**Directions for this task**
Keep the pictures out of the copy and repeat the records exactly.

*** Material provided ***

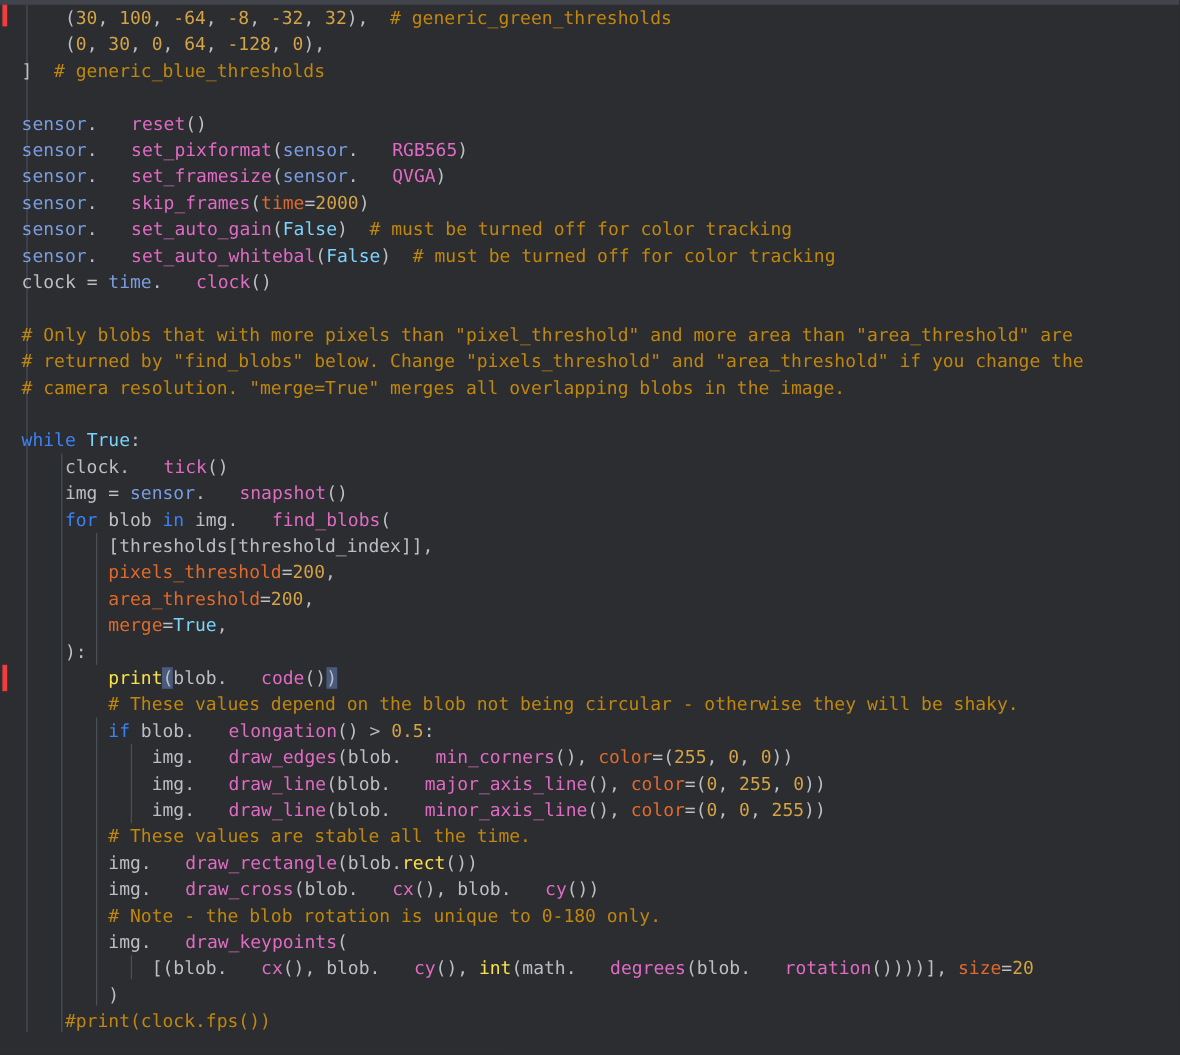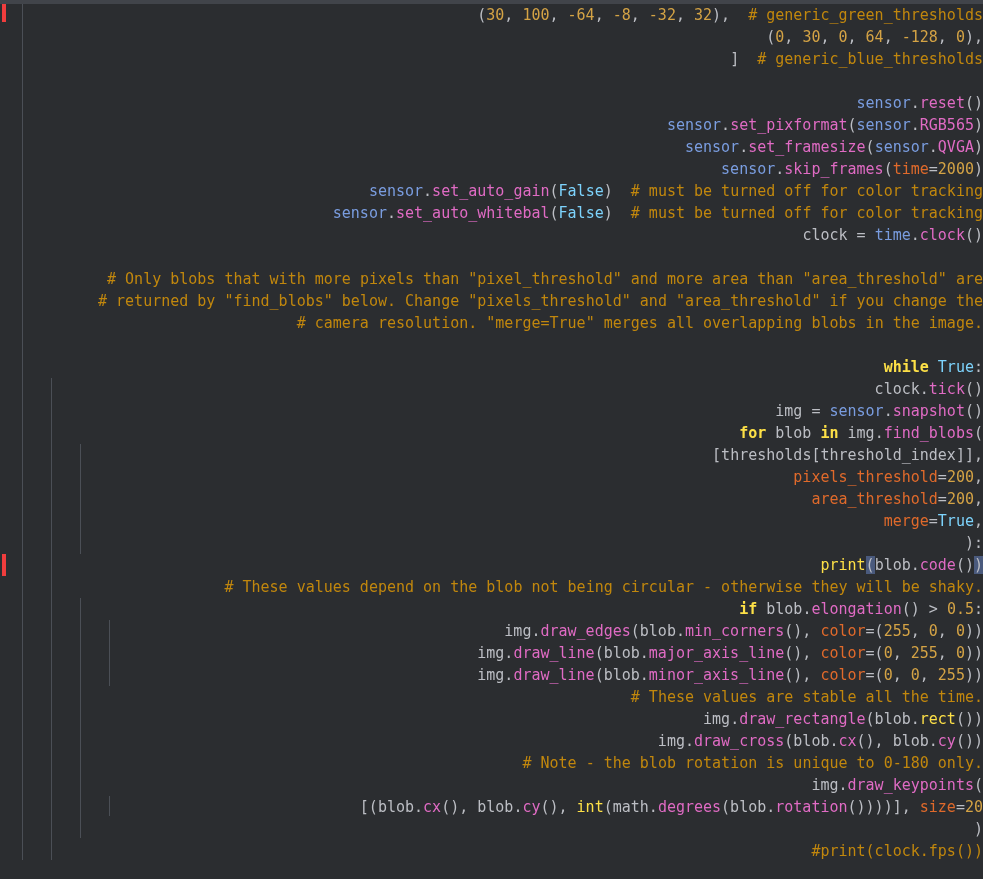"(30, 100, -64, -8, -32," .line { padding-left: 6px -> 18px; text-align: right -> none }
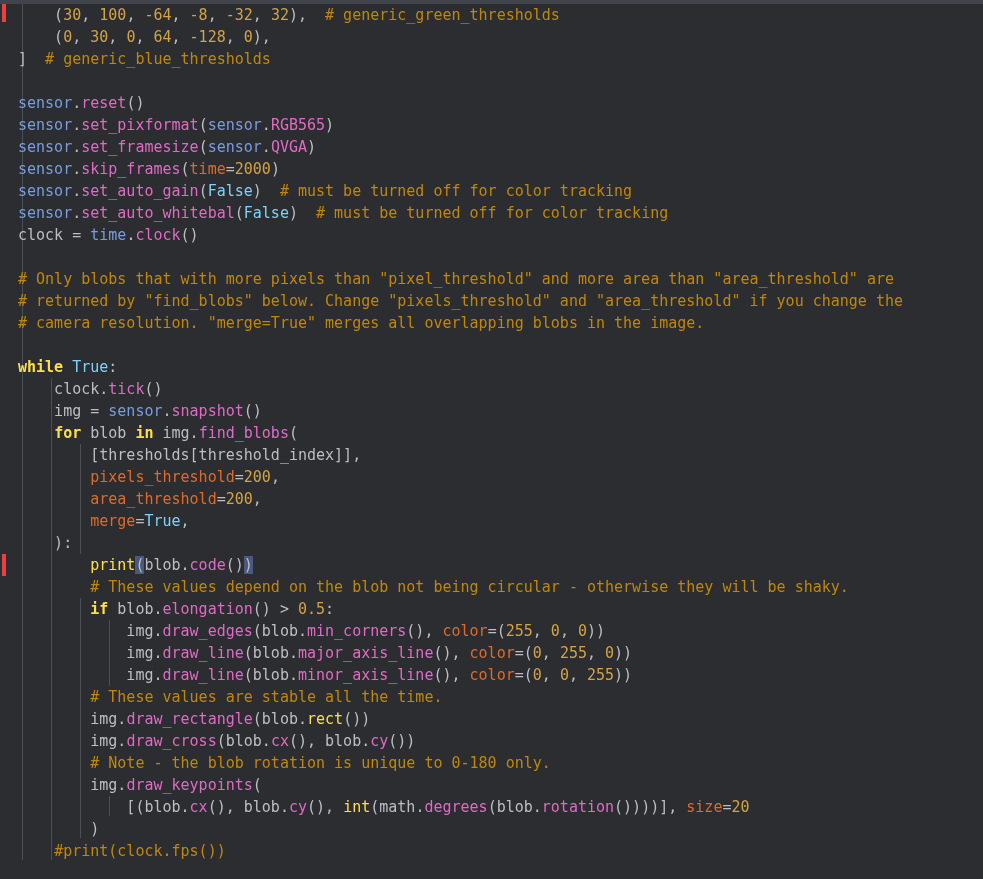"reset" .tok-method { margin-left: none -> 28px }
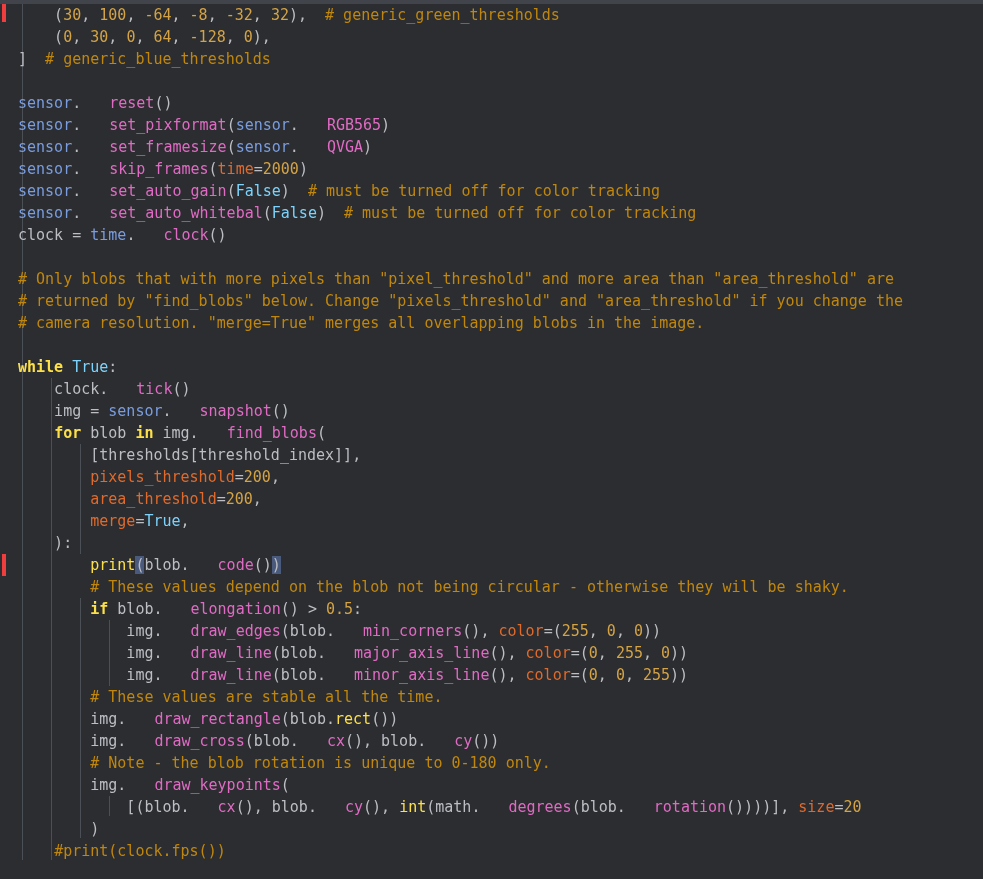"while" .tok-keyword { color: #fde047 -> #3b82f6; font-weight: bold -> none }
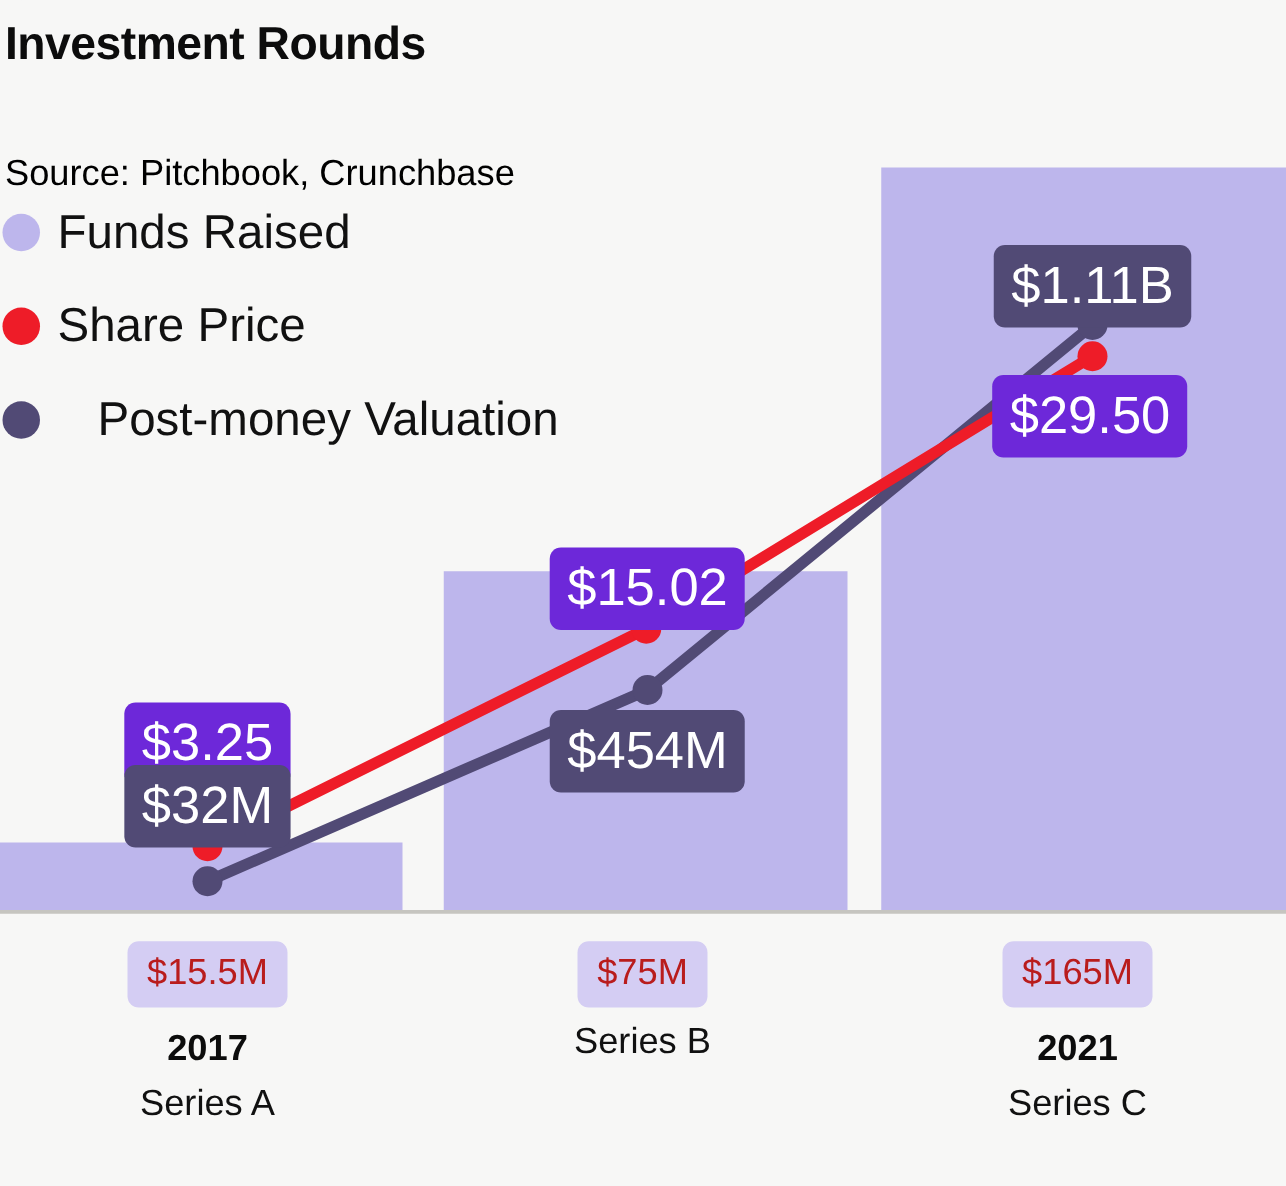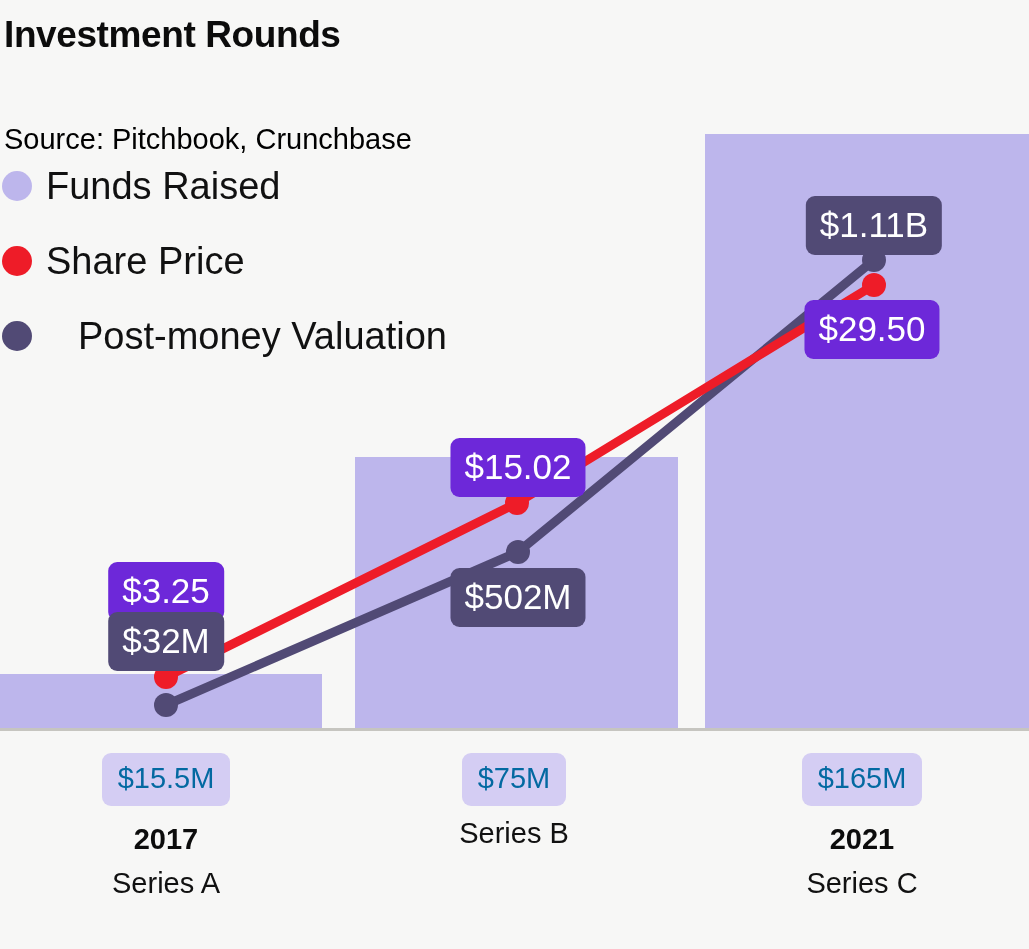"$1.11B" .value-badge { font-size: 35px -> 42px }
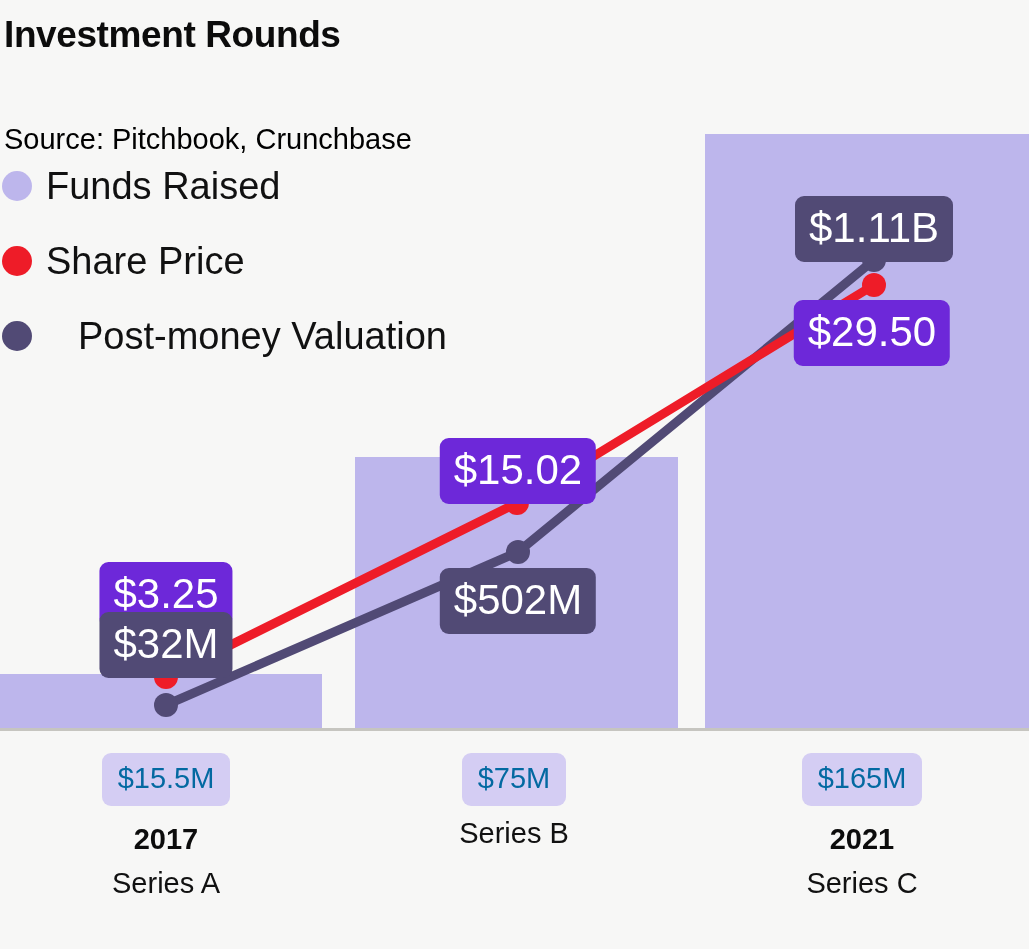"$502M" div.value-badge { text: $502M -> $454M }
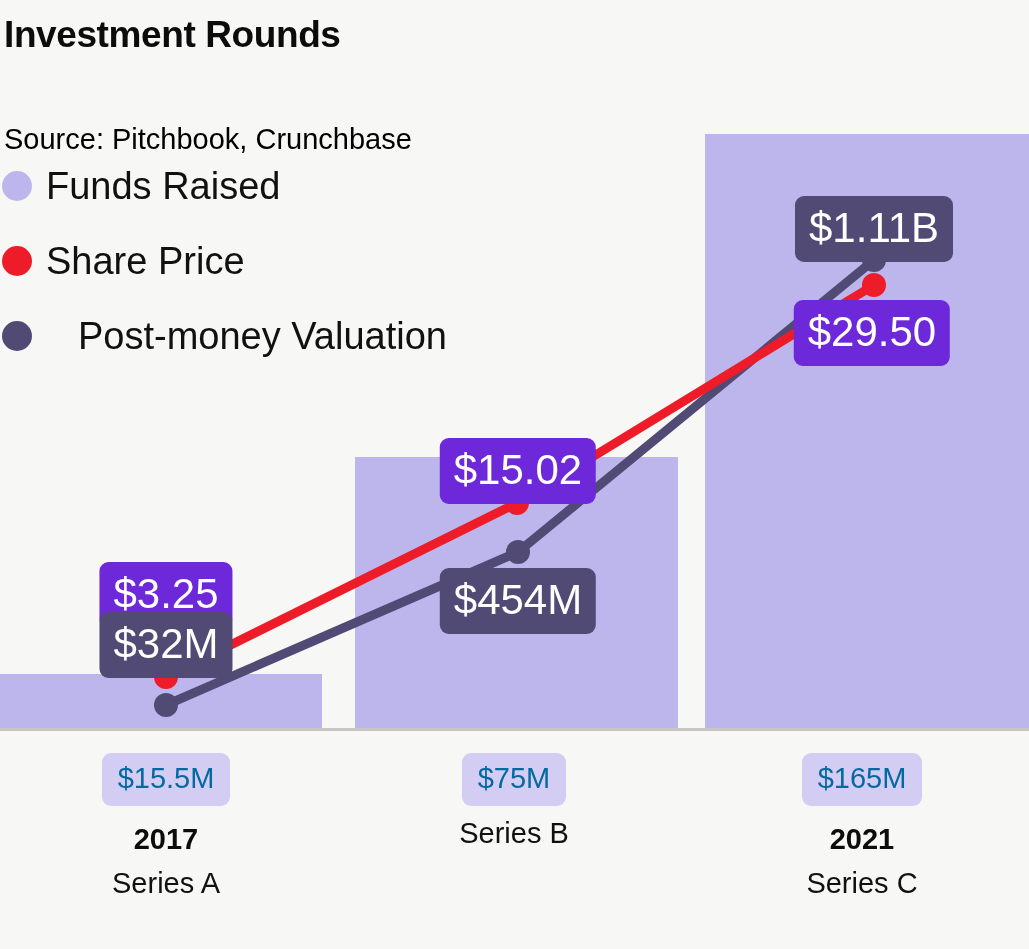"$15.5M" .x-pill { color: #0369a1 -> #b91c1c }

*** End of Material provided ***

**Task response**
"(30, 100, -64, -8, -32," .line { padding-left: 6px -> 18px; text-align: right -> none }
"reset" .tok-method { margin-left: none -> 28px }
"while" .tok-keyword { color: #fde047 -> #3b82f6; font-weight: bold -> none }
"$1.11B" .value-badge { font-size: 35px -> 42px }
"$502M" div.value-badge { text: $502M -> $454M }
"$15.5M" .x-pill { color: #0369a1 -> #b91c1c }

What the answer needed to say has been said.